If you are an investor and looking for a new investment opportunity—offering tax-free returns in the form of dividend and capital gains—the Budget FY17 has opened up doors for the launch of the Real Estate Investment Trust (REIT) and Infrastructure Investment Trust (InvIT). REIT/InvIT is a structured business trust model facilitating entrepreneurs and corporates to monetise their capital locked in assets through issue of units to investors at large.

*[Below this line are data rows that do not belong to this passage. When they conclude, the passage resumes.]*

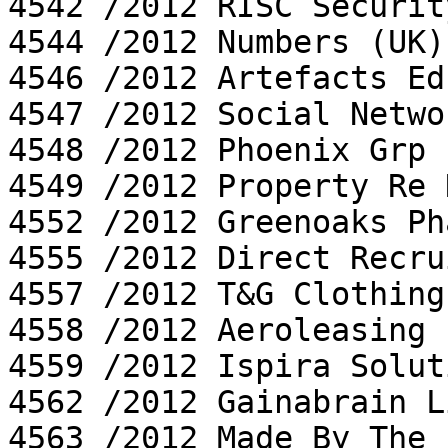
4542 /2012 RISC Securit
4544 /2012 Numbers (UK)
4546 /2012 Artefacts Ed
4547 /2012 Social Netwo
4548 /2012 Phoenix Grp L
4549 /2012 Property Re 
4552 /2012 Greenoaks Ph
4555 /2012 Direct Recru
4557 /2012 T&G Clothing
4558 /2012 Aeroleasing 
4559 /2012 Ispira Solut
4562 /2012 Gainabrain L
4563 /2012 Made By The 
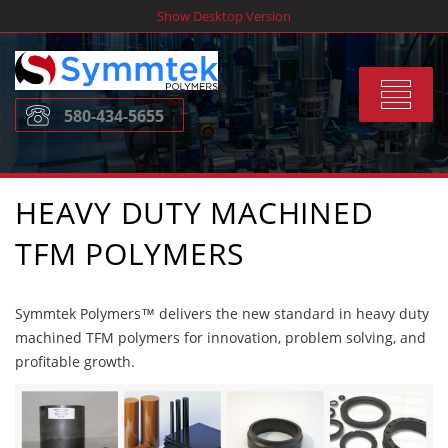
Skip
Show Desktop Version
to
content
Toggle
580-434-5655
navigat
HEAVY DUTY MACHINED
TFM POLYMERS
Symmtek Polymers™ delivers the new standard in heavy duty
machined TFM polymers for innovation, problem solving, and
profitable growth.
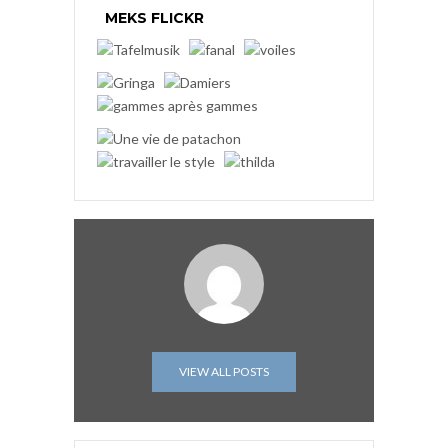
MEKS FLICKR
VIEW ALL POSTS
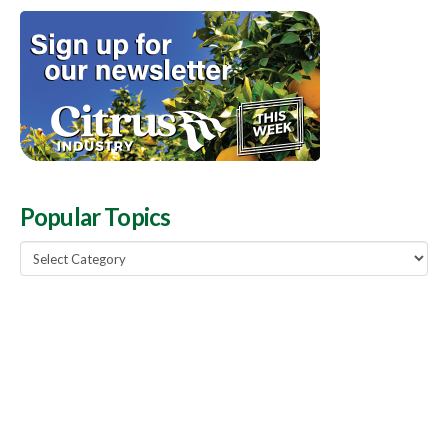
Popular Topics
Popular
Topics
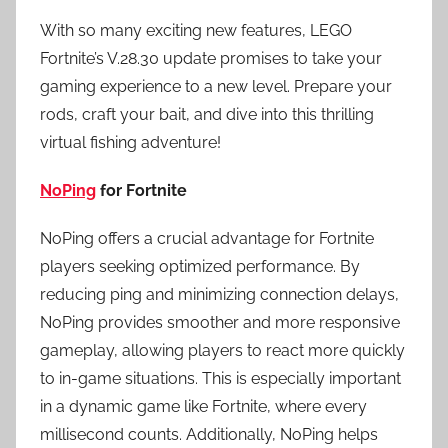
With so many exciting new features, LEGO
Fortnite’s V.28.30 update promises to take your
gaming experience to a new level. Prepare your
rods, craft your bait, and dive into this thrilling
virtual fishing adventure!
NoPing
for Fortnite
NoPing offers a crucial advantage for Fortnite
players seeking optimized performance. By
reducing ping and minimizing connection delays,
NoPing provides smoother and more responsive
gameplay, allowing players to react more quickly
to in-game situations. This is especially important
in a dynamic game like Fortnite, where every
millisecond counts. Additionally, NoPing helps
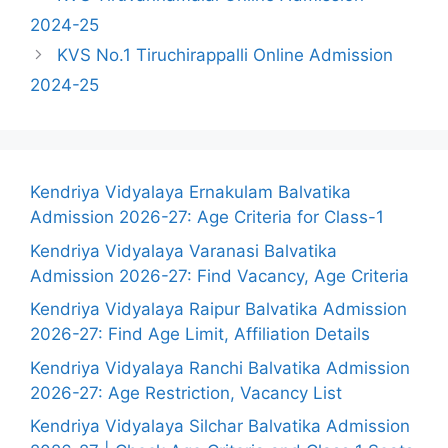
2024-25
KVS No.1 Tiruchirappalli Online Admission
2024-25
Kendriya Vidyalaya Ernakulam Balvatika
Admission 2026-27: Age Criteria for Class-1
Kendriya Vidyalaya Varanasi Balvatika
Admission 2026-27: Find Vacancy, Age Criteria
Kendriya Vidyalaya Raipur Balvatika Admission
2026-27: Find Age Limit, Affiliation Details
Kendriya Vidyalaya Ranchi Balvatika Admission
2026-27: Age Restriction, Vacancy List
Kendriya Vidyalaya Silchar Balvatika Admission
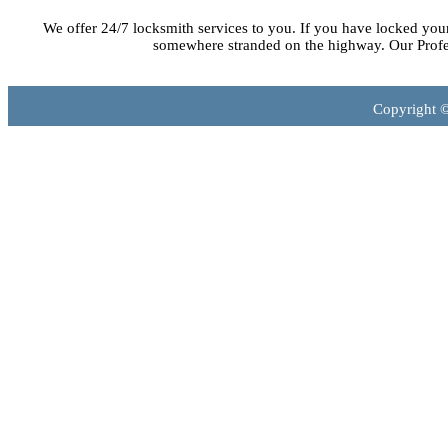
We offer 24/7 locksmith services to you. If you have locked you
somewhere stranded on the highway. Our Profes
Copyright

In India, generally an investor expects a yield of 8-9% tax-free in long-term savings plans or government bonds, or a similar yield if invested in debt mutual funds. Further, an investor could look at a higher yield of about 11-13% (taxable) by investing in unsecured non-convertible debentures (NCDs) or debt instruments of corporates and now units of REITs/InvITs.
So, what is REIT/InvIT?
REIT is an investment vehicle that allows both small and large investors to acquire ownership in real estate assets through purchase of units. Similarly, InvIT is an investment vehicle for owning undivided interest in other classes of assets such as hospitals, hotels, warehouses, shopping malls, roads, ports, etc. The capital markets regulator—Securities and Exchange Board of India (Sebi)—had already enacted REIT/InvIT regulations in September 2014, broadly covering a few aspects.